Interview with Gary Preston, module 1 coordinator 'Strengthening health control capacity'

What is the aim of this module 1 that concerns the quality of health control?

It is really the overall aim of the whole project. Since 2002, the European Union has put into place strict regulations governing the hygiene conditions for fishery products imported from third countries. As it is the Competent Authorities in the ACP countries that are responsible for applying these regulations, we assist them in establishing the health control systems. We help them prepare for successful inspections by the Food and Veterinary Office. It is the results of these visits, which are communicated the DG SANCO, which are used to draw up the lists of countries that are authorised to export and those that are not.

It is for the exporting countries to set up a government system that offers health guarantees. For certain developing countries this can prove very difficult. In the United States, the responsibility for ensuring the quality and conformity of imported products rests with the importer. The European system is often seen as an economic barrier and not as a response to consumer health.

What means are you implementing to fulfil this mission?

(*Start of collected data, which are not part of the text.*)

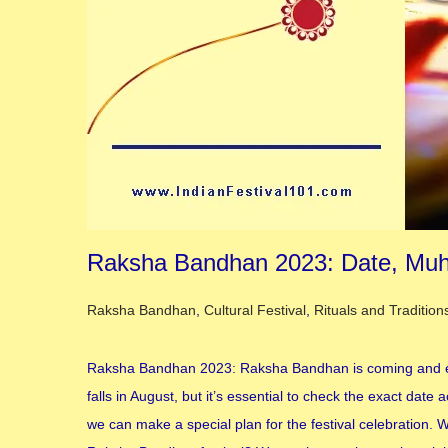
Raksha Bandhan 2023: Date, Muhu
Posted in
Raksha Bandhan
,
Cultural Festival
,
Rituals and Tradition
Raksha Bandhan 2023: Raksha Bandhan is coming and ever
falls in August, but it’s essential to check the exact da
we can make a special plan for the festival celebration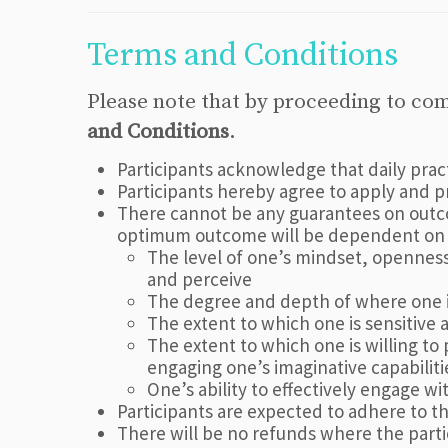
Terms and Conditions
Please note that by proceeding to co
and Conditions
.
Participants acknowledge that daily pra
Participants hereby agree to apply and 
There cannot be any guarantees on outco
optimum outcome will be dependent on a
The level of one’s mindset, openness 
and perceive
The degree and depth of where one is
The extent to which one is sensitive 
The extent to which one is willing to 
engaging one’s imaginative capabilitie
One’s ability to effectively engage w
Participants are expected to adhere to 
There will be no refunds where the part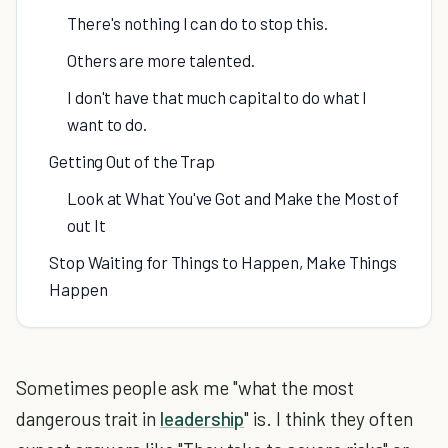
There's nothing I can do to stop this.
Others are more talented.
I don't have that much capital to do what I
want to do.
Getting Out of the Trap
Look at What You've Got and Make the Most of
out It
Stop Waiting for Things to Happen, Make Things
Happen
Sometimes people ask me "what the most
dangerous trait in
leadership
" is. I think they often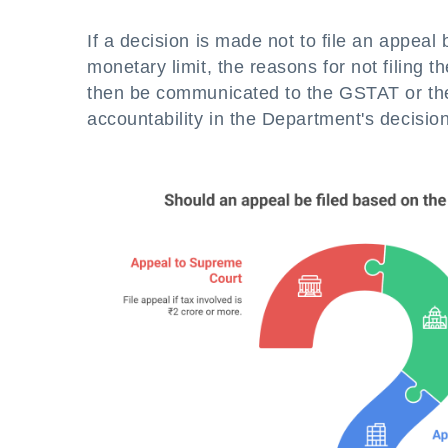
If a decision is made not to file an appea
monetary limit, the reasons for not filing 
then be communicated to the GSTAT or the
accountability in the Department's decisi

We supply equipment and we train inspectors in the control methods and protocols. Each Competent Authority must draw up its own internal procedures. The SFP Programme has already resulted in the publication of an “Inspection Manual”. This presents all the European legislation alongside practical tips on how to carry out inspections. But every country is different and our role is partly to adapt to each situation. There is a world of difference between the island of Mauritius, with its fleets of tuna seiners, and Eritrea with its multitude of canoes. In one case producers already carry out own-controls. In the other, the health authorities have to visit around 50 landing sites.

What are your priorities?

First and foremost to ensure that countries authorised to export remain on the list. Secondly, it is to help those in a position to comply with the standards to be included on that list. Africa is closer to Europe and traditionally trades more with it. But we are also working in the Caribbean and in the Pacific. The idea is to raise health standards just about everywhere where we are asked to do so.